Brice Houssou
18 Janvier 2007
éditorial
Cotonou — Dix-huit des pays les plus pauvres du tiers monde peuvent souffler un peu : les pays riches ont décidé d'annuler leur dette. Peut-on dire que c'est là une bonne nouvelle ? Est-ce possible que, gratuitement, sans intérêt, pour rien, les pays riches annulent la dette de 18 pays pauvres ?
En fait, il s'agit de 40 milliards de dollars qu'ils doivent au Fonds monétaire international, à la Banque mondiale et à la Banque africaine de développement. Les bienfaiteurs de service sont les ministres des Finances du G8 (Etats-Unis, Japon, Grande-Bretagne, France, Allemagne, Italie, Canada et Russie). Et c'est Tony Blair et George Bush, qui ont concocté cette remise de dette en tête-à-tête. Mais ça cache quoi, tout ça ? La vérité est que depuis dix ans, il existe une initiative visant à décharger de leur dette les pays les plus pauvres et les plus fortement endettés. 38 pays entrent en ligne de compte.
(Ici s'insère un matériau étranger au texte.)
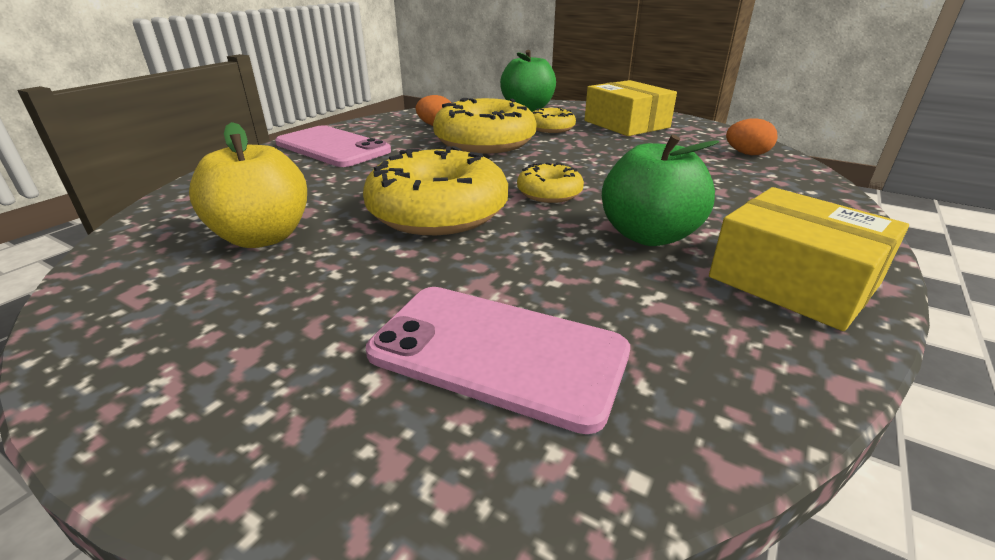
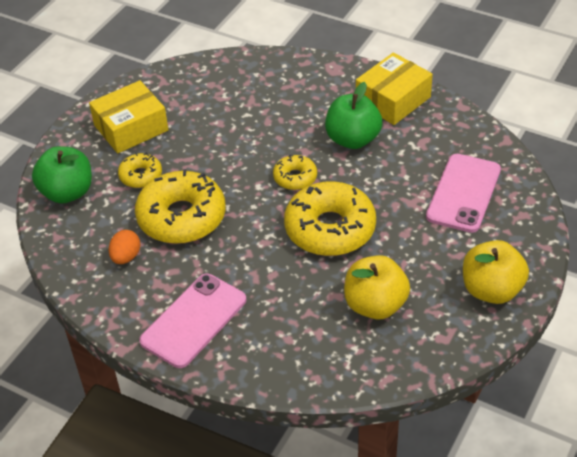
camera: 90 degrees left, 15 degrees up
orange egg [726,118,777,155] -> none
none -> yellow apple [463,240,529,304]

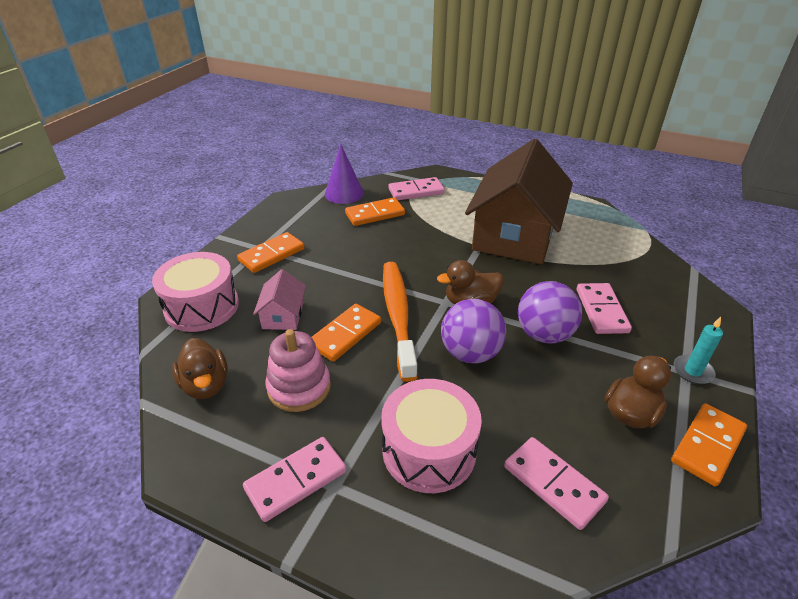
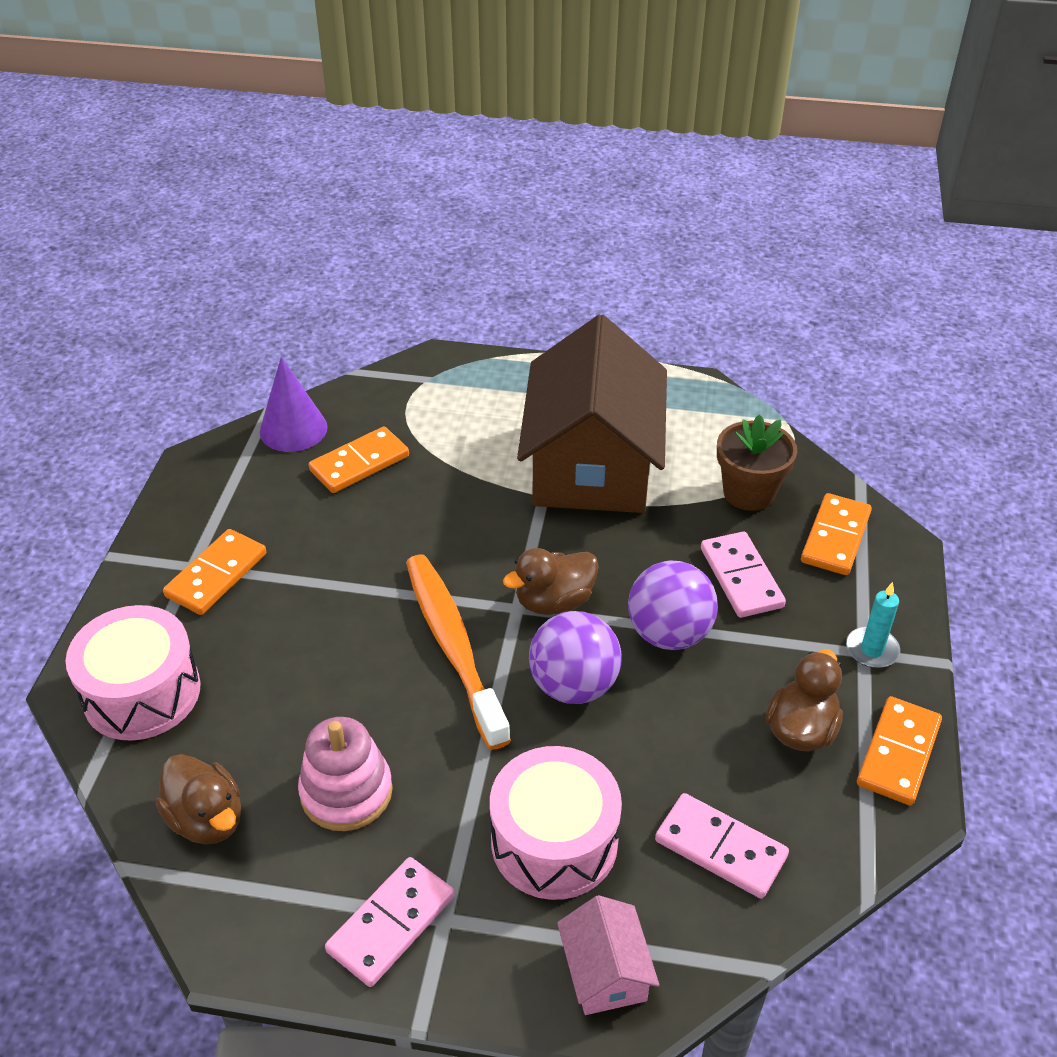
camera: 15 degrees left, 5 degrees up
pink house [253,269,306,330] -> pink house moved to [557,895,659,1015]
orange domino [312,304,381,362] -> orange domino moved to [801,493,872,575]
pink domino [388,177,445,200] -> none
none -> brown flower pot [717,414,797,511]

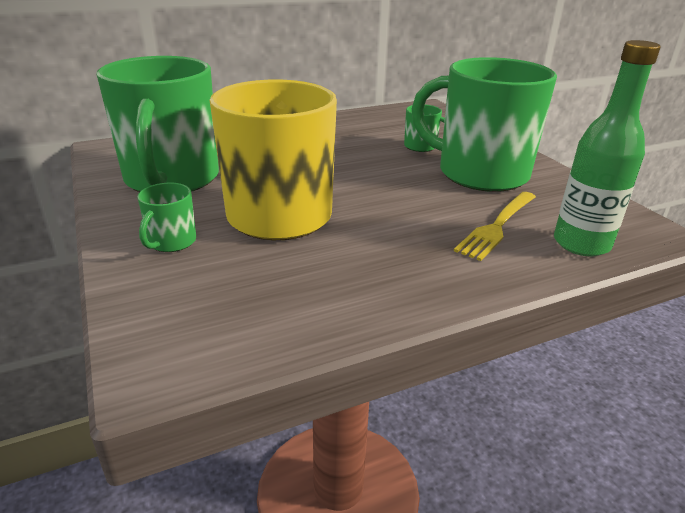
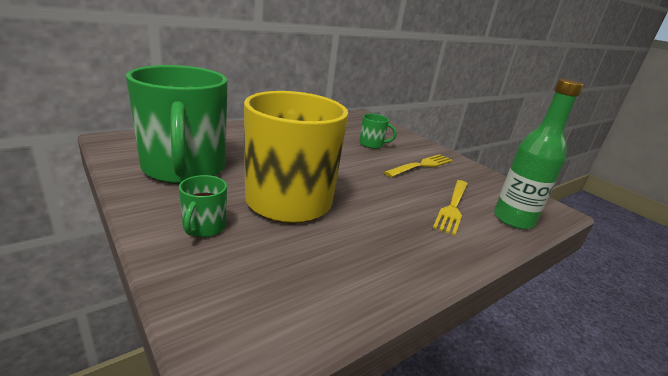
camera: 15 degrees left, 5 degrees down
green mug [412,57,557,192] -> yellow fork [384,154,453,177]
Pourtant, seuls 18 d'entre eux ont été pris en compte. Les autres vont d'abord devoir présenter un certificat de bonne gouvernance, de "saine gestion", c'est-à-dire une gestion qui agrée les pays riches. C'est ainsi qu'au nombre des bons élèves, on trouve le Rwanda et l'Ouganda, même si leur "gestion" consiste principalement dans le pillage de l'Est du Congo et dans la répression qu'ils exercent à l'étranger. Alors que cette même République démocratique du Congo ne fait pas partie des élus. Et on devrait alors, tout légitimement se poser une question : que signifie cette annulation de la dette pour le tiers monde ?
L'autre question est en rapport avec la dette. Entre 1970 et 2002, l'Afrique a reçu 540 milliards de dollars de prêts. Durant la même période, le continent a remboursé 550 milliards de dollars de prêts et d'intérêts. En 2002, l'Afrique était encore aux prises avec une dette extérieure totale de 295 milliards de dollars. On vient de lui en supprimer un petit sixième. Chaque année, le Sud pauvre paie quelque 350 milliards de dollars en intérêts et remboursement de ses dettes au Nord riche. Pour que le tiers monde ait vraiment des chances de se développer, il faut annuler la totalité de sa dette, immédiatement et sans conditions.
Suite à la générosité du G8, les 18 pays vont désormais avoir à leur disposition un total de 1,5 milliards de dollars. De l'argent qu'ils devaient autrement utiliser pour rembourser leurs dettes. "Cela signifie plus d'argent pour l'enseignement et la santé", déclare le Premier ministre du Mozambique, Luisa Diogo. Exact. Oui, mais 1,5 milliard de dollars, c'est le montant que les Etats-Unis consacrent chaque semaine à la guerre et à l'occupation de l'Irak. Pays où, pour le dire tout net, se situent les priorités de Bush et de Blair.
Si les choses se sont passées ainsi jusque-là au Bénin, c'est parce que les acteurs de la société civile ont été très laxistes. En effet, le développement, c'est aussi la participation effective de la société civile au débat économique. En effet, l'économie mondiale se libéralise de plus en plus, au détriment d'un véritable développement humain, la chose étant plus accentuée au niveau des pays du sud. C'est dire que le monde va de plus en plus vers une dérive, vers une néo colonisation économique, si rien n'est fait. Voilà pourquoi les alter mondialistes proposent une autre vision du développement. Pour eux, les dettes doivent être annulées et auditées, et l'aide revue, dans sa forme, son contenu, ses objectifs.
En fait, pour un véritable développement, il faut plutôt des véritables partenariats économiques et non une pure libéralisation des échanges. Car si l'aide, était vraiment efficace, l'immigration n'aurait pas atteint le niveau inquiétant que nous observons aujourd'hui.